Ist der Impfstoff weniger wirksam?
Allein Israel ist das Land, das einen höheren Anteil der Bevölkerung vollständig geimpft hat als Chile. Hier sinkt die Sieben-Tages-Inzidenz langsam gegen Null.
In Chile explodieren jetzt aber trotz dieser Statistiken wieder die Fallzahlen. Die Krankenhäuser kommen an ihre Grenzen. Expert:innen finden die Erklärung für diese Entwicklung im jeweils verwendeten Impfstoff.
Israel verabreicht nämlich ausschließlich die Impfstoffe von BioNTech/Pfizer und Moderna.
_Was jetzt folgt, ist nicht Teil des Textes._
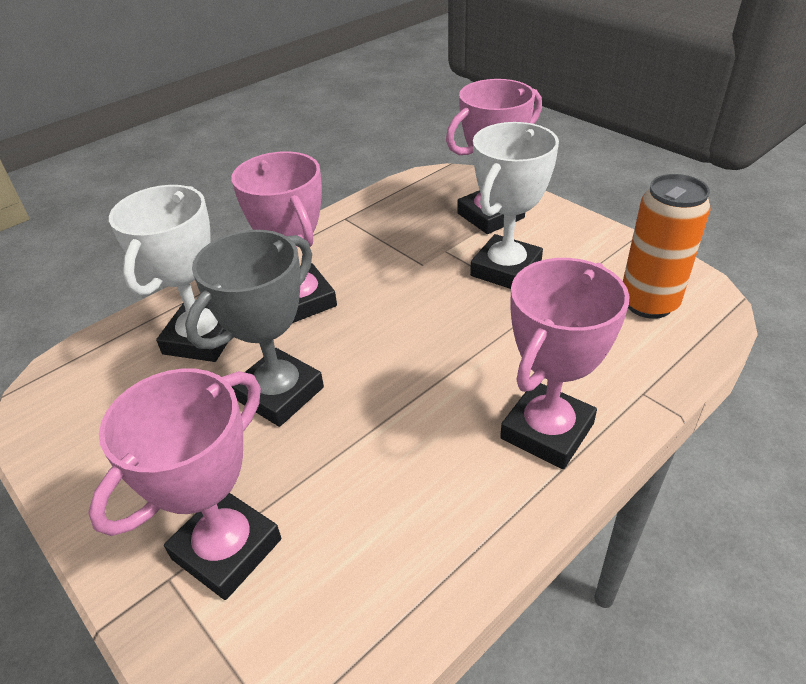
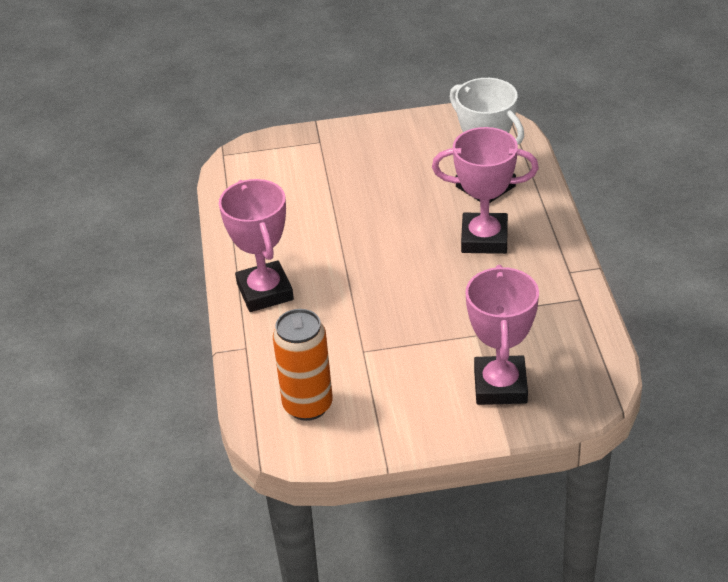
camera: 125 degrees right, 0 degrees up
pink trophy [88,369,281,600] -> none
grey trophy [185,230,324,427] -> none
white trophy [470,122,559,289] -> none

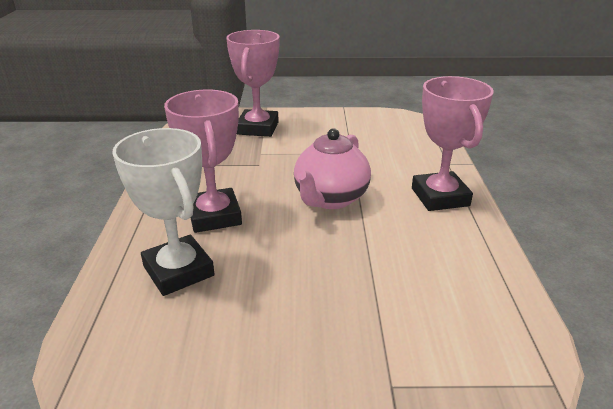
camera: 175 degrees left, 10 degrees down
orange can [273,309,333,421] -> none
pink trophy [432,127,539,254] -> pink trophy turned 60 degrees clockwise [164,90,242,233]
none -> pink teapot [294,128,371,209]

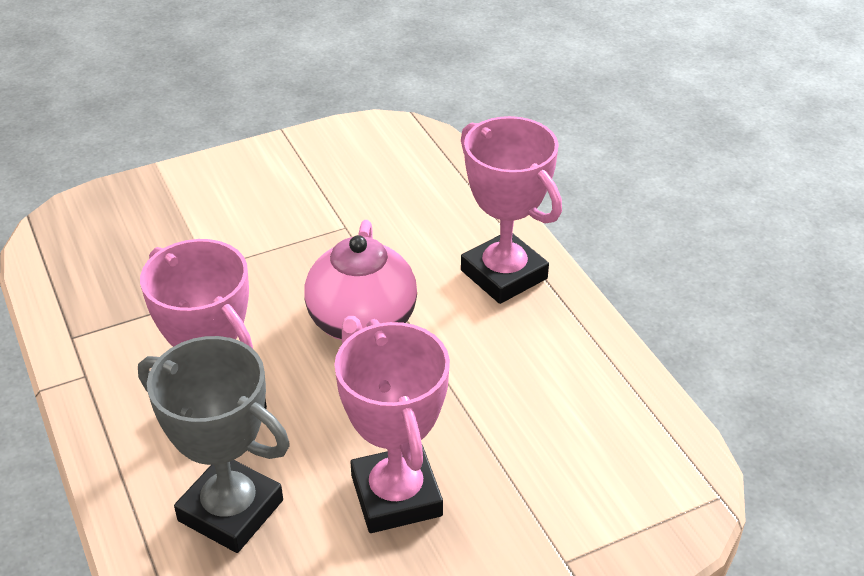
camera: 25 degrees left, 10 degrees up
white trophy [112,128,215,296] -> grey trophy [138,336,290,553]
pink trophy [226,30,280,137] -> pink trophy moved to [334,319,450,533]

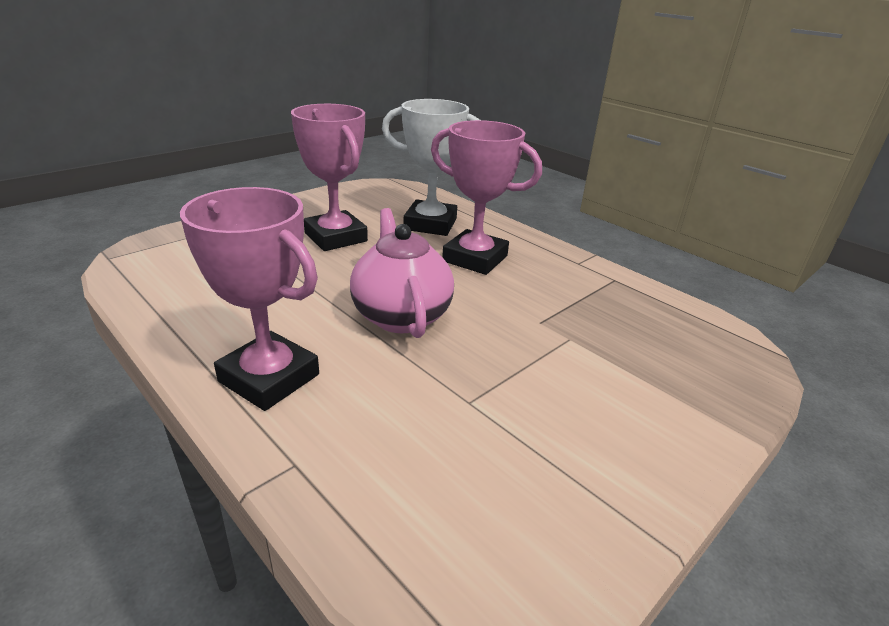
camera: 160 degrees right, 10 degrees down
grey trophy [138,336,290,553] -> white trophy [382,99,480,236]

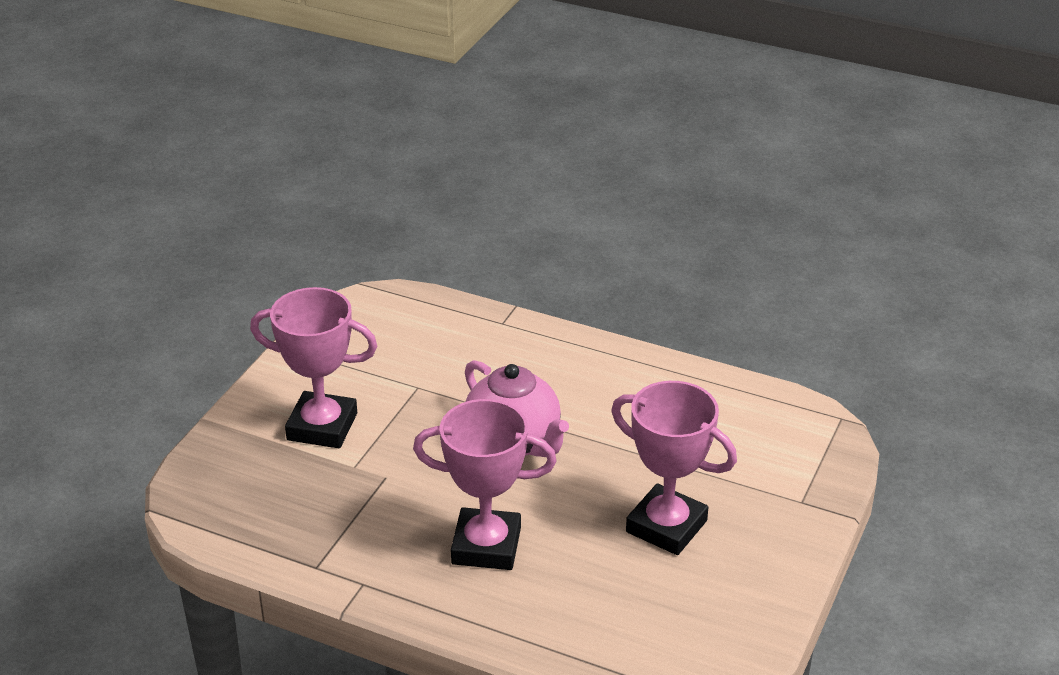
camera: 160 degrees right, 5 degrees up
pink trophy [180,187,319,411] -> pink trophy moved to [250,287,377,448]
white trophy [382,99,480,236] -> none

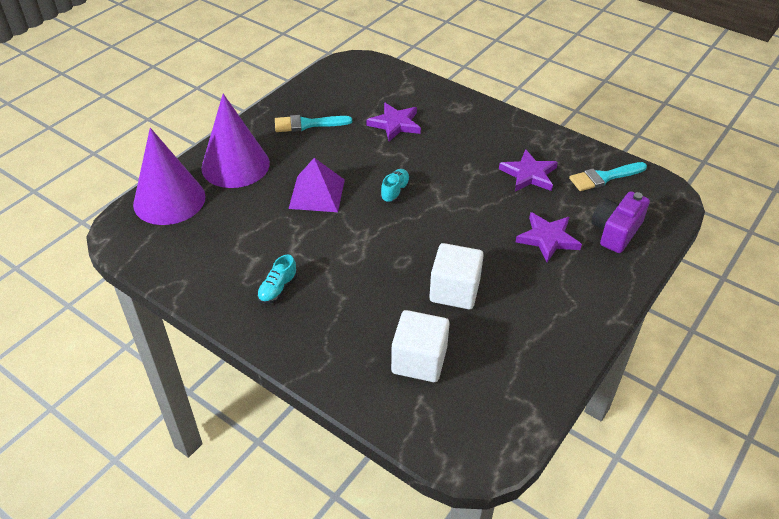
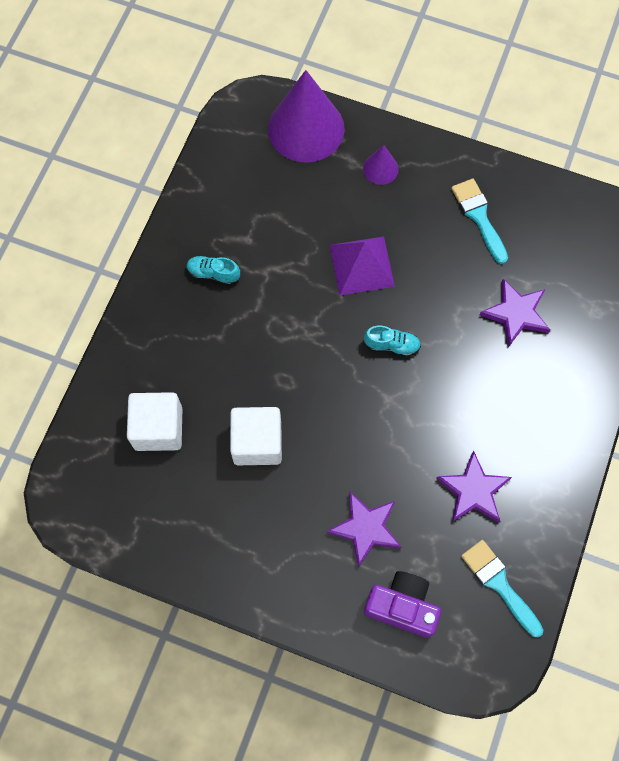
camera: 75 degrees right, 25 degrees up
purple cone [201,94,270,188] -> purple cone [363,145,398,185], size x0.46

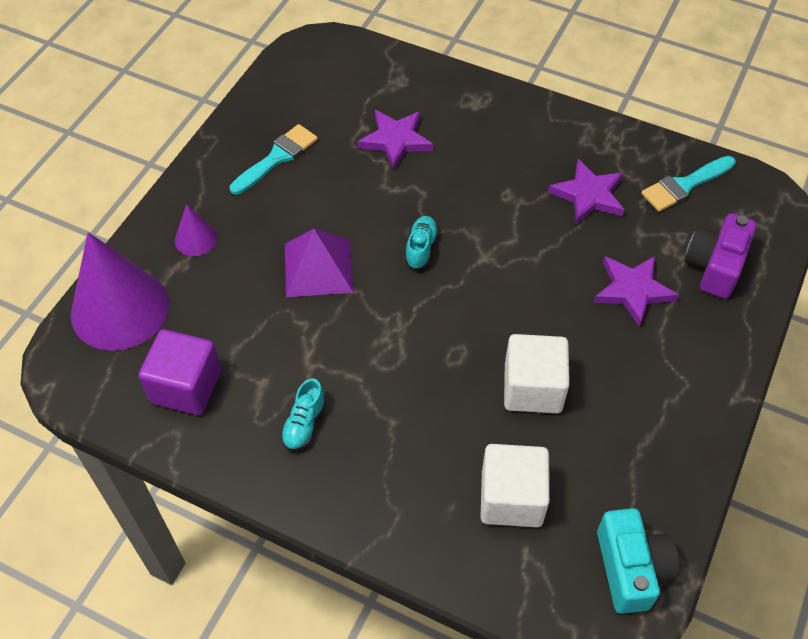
camera: 85 degrees left, 15 degrees down
turquoise brush [452,179,508,264] -> turquoise brush turned 150 degrees clockwise [230,124,318,195]
none -> purple cube [139,329,221,415]
none -> turquoise camera [597,508,679,614]

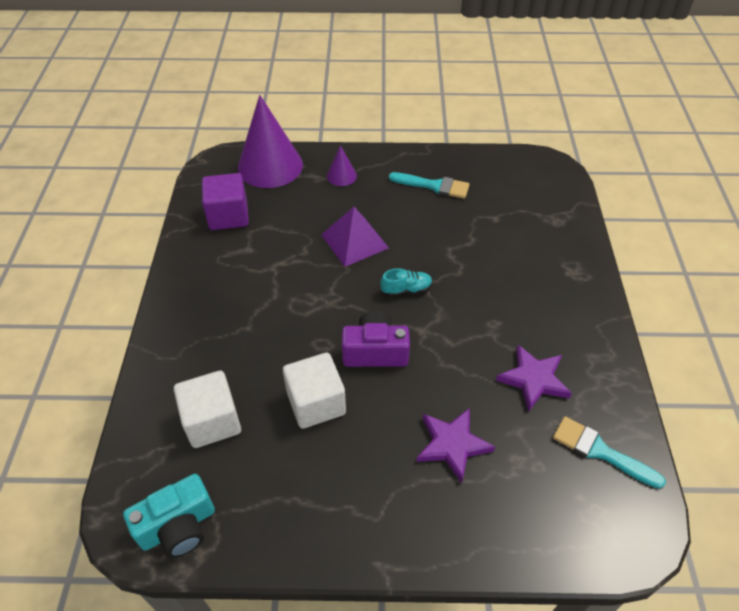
camera: 65 degrees right, 5 degrees down
turquoise shoe [281,378,326,451] -> none
purple star [357,110,433,169] -> none
purple camera [685,213,757,299] -> purple camera moved to [342,311,410,367]

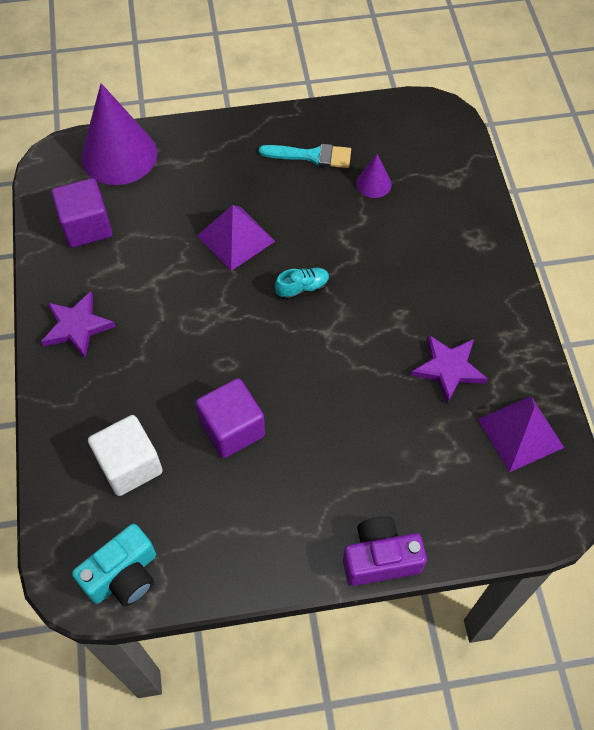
camera: 10 degrees left, 10 degrees up
white cube [283,353,346,429] -> purple cube [196,378,265,458]
purple cone [327,145,357,186] -> purple cone moved to [356,154,391,198]
purple camera [342,311,410,367] -> purple camera moved to [343,516,427,586]
purple star [416,408,495,483] -> purple star moved to [41,291,116,358]
turquoise brush [553,416,666,489] -> purple pyramid [478,396,564,472]

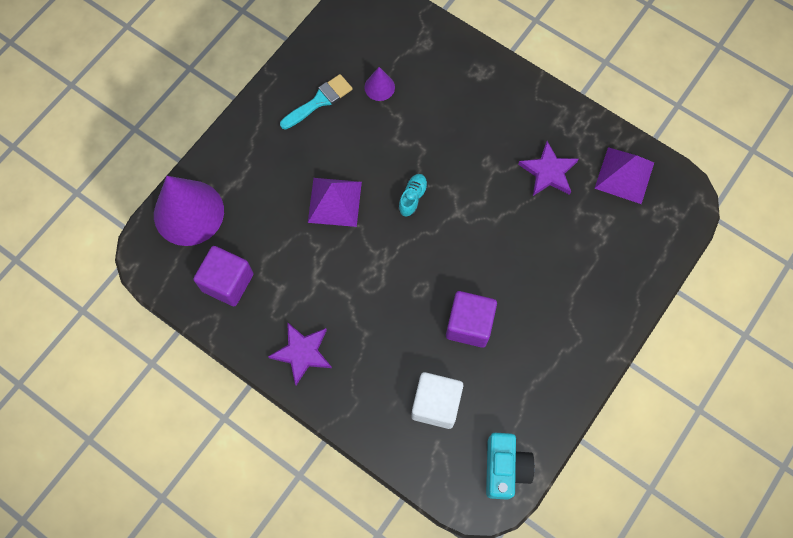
camera: 45 degrees left, 10 degrees up
purple camera [343,516,427,586] -> none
In Chile haben mehr als drei Viertel das chinesische Vakzin Sinovac bekommen.
Sinovac ist kein mRNA-Impfstoff und schützt in Chile anscheinend nur zu etwa 63 Prozent vor symptomatischen Erkrankungen und schweren Verläufen, während die mRNA-Impfstoffe von eine Wirksamkeit von etwa 95 Prozent vorweisen.
Die Wirksamkeit von Sinovac gegen eine Ansteckung ist vielleicht sogar noch geringer. Womöglich schützt er kaum vor der Gamma-Variante P.1, die jetzt in Chile vorherrschend ist.
Lockdown-Verdrossenheit und wirtschaftliche Notlage
Neben den Problemen mit der Wirksamkeit kämpft Chile auch mit einer Lockdown-Verdrossenheit, die durch die wirtschaftliche Notlage noch verstärkt wird.
Die vergangenen Monate sind von einem Hin und Her mit wechselnden Lockdown-Bestimmungen geprägt. Den Menschen reicht es, zudem haben die Verordnungen immer für Verwirrung gesorgt.
Die Intensivmedizinerin Marcela Garrido, Leiterin der Epidemiologie am Klinikum der Universidad de los Andes in Santiago de Chile, sagt hierzu der chilenischen Tageszeitung La Tercera:
Die Menschen verlieren den Respekt vor den Maßnahmen, und die Menschen bleiben nicht mehr zu Hause - das hat ökonomische aber auch mentale Gründe.
Die chilenischen Einwohner haben nicht dieselbe Freiheit, wie die Deutschen, wenn es ums Homeoffice geht. Sie haben auch größtenteils keine festen Arbeitsverträge.
So bringt der ökonomische Druck Viele dazu, das Haus trotz aller Anweisungen zu verlassen. Angesichts der hohen Impfquote fühlen sich die Menschen in Chile zudem fälschlich sicher.
Sie achten weniger auf Schutzmaßnahmen. Ganz abgesehen davon beginnt in Chile gerade der Winter, was vielleicht auch die Zahl der Neuinfektionen in die Höhe treibt.